- WORK INSTRUCTION A -
In the HGH urine test article, please rewrite the passage from "Scientists from Italy" to "Dunlap said Friday.", changing "Ceres Nanosciences" to "the company".
- WORK INSTRUCTION B -
According to the HGH urine test article, which publication first reported news of the test?
- WORK INSTRUCTION C -
Continue the HGH urine test article after its final sentence.

- PAGE EXTRACT -
HERNDON, Va. For years, human growth hormone has been considered one of the main banned substances used by athletes who want to build strength and avoid getting caught.
Now, a company in Virginia says researchers who originally set out to work on diagnosis and treatment of cancer have developed a test that can find HGH in urine, something one anti-doping expert believes "could be a quantum leap forward" in the fight against drug use in sports.
Scientists from Italy and George Mason University have developed particles that can trap microscopic elements in fluid, and a company called Ceres Nanosciences owns the patent for the technology.
"No one's ever been able to see HGH in urine at all, let alone collect it and analyze it," Ceres Nanosciences CEO Thomas Dunlap said Friday.
Dunlap acknowledged the tests couldn't be used until after trials and baseline testing that could take six months or more, but added: "The fact that we can see HGH at all is an enormous step. It's the hurdle that everyone in the industry has faced."
News of the urine test was first reported by the Washington Business Journal.
Naturally produced in the pituitary gland, HGH stimulates liver and other tissues to secrete chemicals that stimulate growth. It is prescribed for children with growth issues and adults with pituitary gland problems.
Synthetic HGH is hard to detect and is believed to work well in combination with other banned substances.
At a congressional hearing in February, commissioners and union chiefs of the NFL, NBA, NHL and Major League Baseball told lawmakers they were hoping for a dependable way to detect HGH through a urine test. They would prefer that to a blood test, which is more invasive and which can only detect HGH use over a 24- to 48-hour period.
Dunlap said he thinks he is on the way to being able to provide a test that could detect HGH longer after its use and has been in touch with the World Anti-Doping Agency. If and when the new test is approved, he hopes sales of that product will fund future research into applying the nanoparticle technology to cancer.

- SUPPLIED DATA -

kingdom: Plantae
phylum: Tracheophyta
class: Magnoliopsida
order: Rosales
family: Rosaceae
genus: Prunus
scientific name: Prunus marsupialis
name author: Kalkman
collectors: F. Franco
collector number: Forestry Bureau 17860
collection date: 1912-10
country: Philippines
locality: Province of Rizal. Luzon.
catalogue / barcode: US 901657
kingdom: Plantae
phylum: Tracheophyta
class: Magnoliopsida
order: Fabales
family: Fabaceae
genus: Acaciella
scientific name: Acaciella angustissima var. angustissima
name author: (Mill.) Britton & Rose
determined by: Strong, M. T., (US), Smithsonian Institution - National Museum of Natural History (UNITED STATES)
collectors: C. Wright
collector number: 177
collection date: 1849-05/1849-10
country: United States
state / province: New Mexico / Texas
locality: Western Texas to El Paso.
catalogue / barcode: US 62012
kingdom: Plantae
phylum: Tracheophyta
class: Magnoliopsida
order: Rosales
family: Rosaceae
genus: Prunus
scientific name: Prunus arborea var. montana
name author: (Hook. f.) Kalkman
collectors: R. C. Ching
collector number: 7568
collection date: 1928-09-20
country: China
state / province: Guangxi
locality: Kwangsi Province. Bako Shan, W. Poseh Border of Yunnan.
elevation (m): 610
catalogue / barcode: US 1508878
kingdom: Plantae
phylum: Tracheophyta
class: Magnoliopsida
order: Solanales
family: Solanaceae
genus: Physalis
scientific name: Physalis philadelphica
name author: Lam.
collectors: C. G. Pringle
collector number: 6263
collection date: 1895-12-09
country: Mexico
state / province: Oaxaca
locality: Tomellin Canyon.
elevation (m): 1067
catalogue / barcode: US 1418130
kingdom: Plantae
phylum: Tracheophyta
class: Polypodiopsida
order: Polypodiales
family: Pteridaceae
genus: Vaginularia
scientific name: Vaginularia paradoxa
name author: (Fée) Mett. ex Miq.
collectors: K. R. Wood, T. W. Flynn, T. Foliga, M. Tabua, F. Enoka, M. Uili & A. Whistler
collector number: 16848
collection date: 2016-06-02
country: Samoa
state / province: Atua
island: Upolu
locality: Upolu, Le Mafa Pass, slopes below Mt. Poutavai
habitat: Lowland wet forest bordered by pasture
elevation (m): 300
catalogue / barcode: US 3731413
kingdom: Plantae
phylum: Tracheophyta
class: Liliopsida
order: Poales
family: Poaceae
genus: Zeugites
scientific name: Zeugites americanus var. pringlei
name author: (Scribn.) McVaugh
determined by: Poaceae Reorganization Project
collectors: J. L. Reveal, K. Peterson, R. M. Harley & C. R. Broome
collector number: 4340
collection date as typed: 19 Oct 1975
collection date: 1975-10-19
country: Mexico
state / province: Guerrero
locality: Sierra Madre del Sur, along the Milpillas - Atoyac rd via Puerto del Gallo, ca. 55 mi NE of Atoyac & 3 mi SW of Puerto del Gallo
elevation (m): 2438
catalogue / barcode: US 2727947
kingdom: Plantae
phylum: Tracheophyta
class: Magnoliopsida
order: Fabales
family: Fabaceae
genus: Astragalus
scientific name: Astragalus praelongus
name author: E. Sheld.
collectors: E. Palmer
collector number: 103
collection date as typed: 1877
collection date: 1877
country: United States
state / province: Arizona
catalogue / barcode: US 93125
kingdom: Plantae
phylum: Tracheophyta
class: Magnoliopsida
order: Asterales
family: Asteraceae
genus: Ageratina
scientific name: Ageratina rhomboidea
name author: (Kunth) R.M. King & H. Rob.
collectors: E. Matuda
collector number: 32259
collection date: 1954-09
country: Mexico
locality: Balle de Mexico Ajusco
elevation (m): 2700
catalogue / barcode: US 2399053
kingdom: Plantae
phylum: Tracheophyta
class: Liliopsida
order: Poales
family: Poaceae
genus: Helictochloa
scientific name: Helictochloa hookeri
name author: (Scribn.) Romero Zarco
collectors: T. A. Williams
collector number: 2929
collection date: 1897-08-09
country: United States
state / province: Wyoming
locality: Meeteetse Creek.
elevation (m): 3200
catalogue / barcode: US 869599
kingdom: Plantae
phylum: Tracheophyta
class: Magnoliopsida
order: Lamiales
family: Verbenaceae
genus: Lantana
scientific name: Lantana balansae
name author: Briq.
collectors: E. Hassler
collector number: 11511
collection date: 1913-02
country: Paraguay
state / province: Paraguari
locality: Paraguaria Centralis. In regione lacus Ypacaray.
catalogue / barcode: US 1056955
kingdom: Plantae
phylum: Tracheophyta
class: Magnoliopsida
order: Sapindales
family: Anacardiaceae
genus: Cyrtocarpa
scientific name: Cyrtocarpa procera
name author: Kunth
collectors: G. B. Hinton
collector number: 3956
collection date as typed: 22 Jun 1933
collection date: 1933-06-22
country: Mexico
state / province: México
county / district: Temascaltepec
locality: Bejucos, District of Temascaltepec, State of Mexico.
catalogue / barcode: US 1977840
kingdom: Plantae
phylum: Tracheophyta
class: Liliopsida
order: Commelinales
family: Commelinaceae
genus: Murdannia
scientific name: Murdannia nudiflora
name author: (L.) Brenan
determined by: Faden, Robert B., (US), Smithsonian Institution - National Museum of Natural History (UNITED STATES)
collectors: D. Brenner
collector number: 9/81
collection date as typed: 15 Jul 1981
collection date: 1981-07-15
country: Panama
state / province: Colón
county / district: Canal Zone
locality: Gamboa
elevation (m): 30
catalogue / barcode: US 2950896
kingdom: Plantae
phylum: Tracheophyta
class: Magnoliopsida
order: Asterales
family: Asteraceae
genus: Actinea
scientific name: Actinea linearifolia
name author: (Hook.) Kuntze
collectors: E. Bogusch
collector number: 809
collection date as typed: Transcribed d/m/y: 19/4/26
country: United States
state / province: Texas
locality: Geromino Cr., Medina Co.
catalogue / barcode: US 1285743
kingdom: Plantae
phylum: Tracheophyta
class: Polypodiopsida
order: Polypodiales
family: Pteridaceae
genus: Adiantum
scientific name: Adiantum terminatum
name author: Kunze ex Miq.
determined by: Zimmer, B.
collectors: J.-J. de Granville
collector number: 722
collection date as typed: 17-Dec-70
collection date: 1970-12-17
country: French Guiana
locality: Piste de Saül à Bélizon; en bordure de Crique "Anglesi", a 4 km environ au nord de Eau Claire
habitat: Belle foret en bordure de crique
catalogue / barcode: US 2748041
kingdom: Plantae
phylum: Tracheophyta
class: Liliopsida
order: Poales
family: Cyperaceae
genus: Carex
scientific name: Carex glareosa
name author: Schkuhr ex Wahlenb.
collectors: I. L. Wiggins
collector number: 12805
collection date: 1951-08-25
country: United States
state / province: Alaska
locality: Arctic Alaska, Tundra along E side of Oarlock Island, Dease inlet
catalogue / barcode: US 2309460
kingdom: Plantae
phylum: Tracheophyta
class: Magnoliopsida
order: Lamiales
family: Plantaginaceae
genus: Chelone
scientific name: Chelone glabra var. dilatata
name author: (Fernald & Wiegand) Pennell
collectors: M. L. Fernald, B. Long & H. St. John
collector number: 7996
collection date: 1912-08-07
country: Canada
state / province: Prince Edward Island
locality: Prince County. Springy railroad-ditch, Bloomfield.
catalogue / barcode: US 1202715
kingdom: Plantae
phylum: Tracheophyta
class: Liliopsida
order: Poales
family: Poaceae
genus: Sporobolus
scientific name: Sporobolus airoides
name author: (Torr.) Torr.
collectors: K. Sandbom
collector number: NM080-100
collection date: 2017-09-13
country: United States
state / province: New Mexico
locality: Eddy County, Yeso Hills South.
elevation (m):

- YOUR RESPONSE A -
Scientists from Italy and George Mason University have developed particles that can trap microscopic elements in fluid, and a company called the company owns the patent for the technology.
"No one's ever been able to see HGH in urine at all, let alone collect it and analyze it," the company CEO Thomas Dunlap said Friday.

- YOUR RESPONSE B -
The Washington Business Journal.

- YOUR RESPONSE C -
"The company is certainly legitimate. This is not a hoax. Their strategy, their idea, is a great one if it works," anti-doping expert Don Catlin said in a telephone interview from California. "If it really does work, it's quite remarkable. It's phenomenal."
Catlin oversaw testing for anabolic agents at the 1996 Atlanta Olympics and ran the country's first anti-doping lab at UCLA for 25 years. He now runs Anti-Doping Research, a nonprofit organization he founded to research performance-enhancing drugs, uncover new drugs being used illegally and develop tests to detect them.
Catlin has been studying HGH for a decade. In 2006, Major League Baseball gave him $500,000 toward the development of a screen for the substance.
"Hundreds of people and millions of dollars in research have been involved in trying to find HGH in urine, and no one has been able to do it," Catlin said. "This particular method has the potential I'm not saying it does it, but the potential to be a big step. It's delightful. It could be a quantum leap forward."
International Olympic Committee spokeswoman Emmanuelle Moreau said she wasn't aware of the new urine test for HGH, but added that the IOC would welcome advances in anti-doping detection, provided they are authorized and peer-reviewed.
"Should there be a serious improvement, we will study that carefully," Moreau said.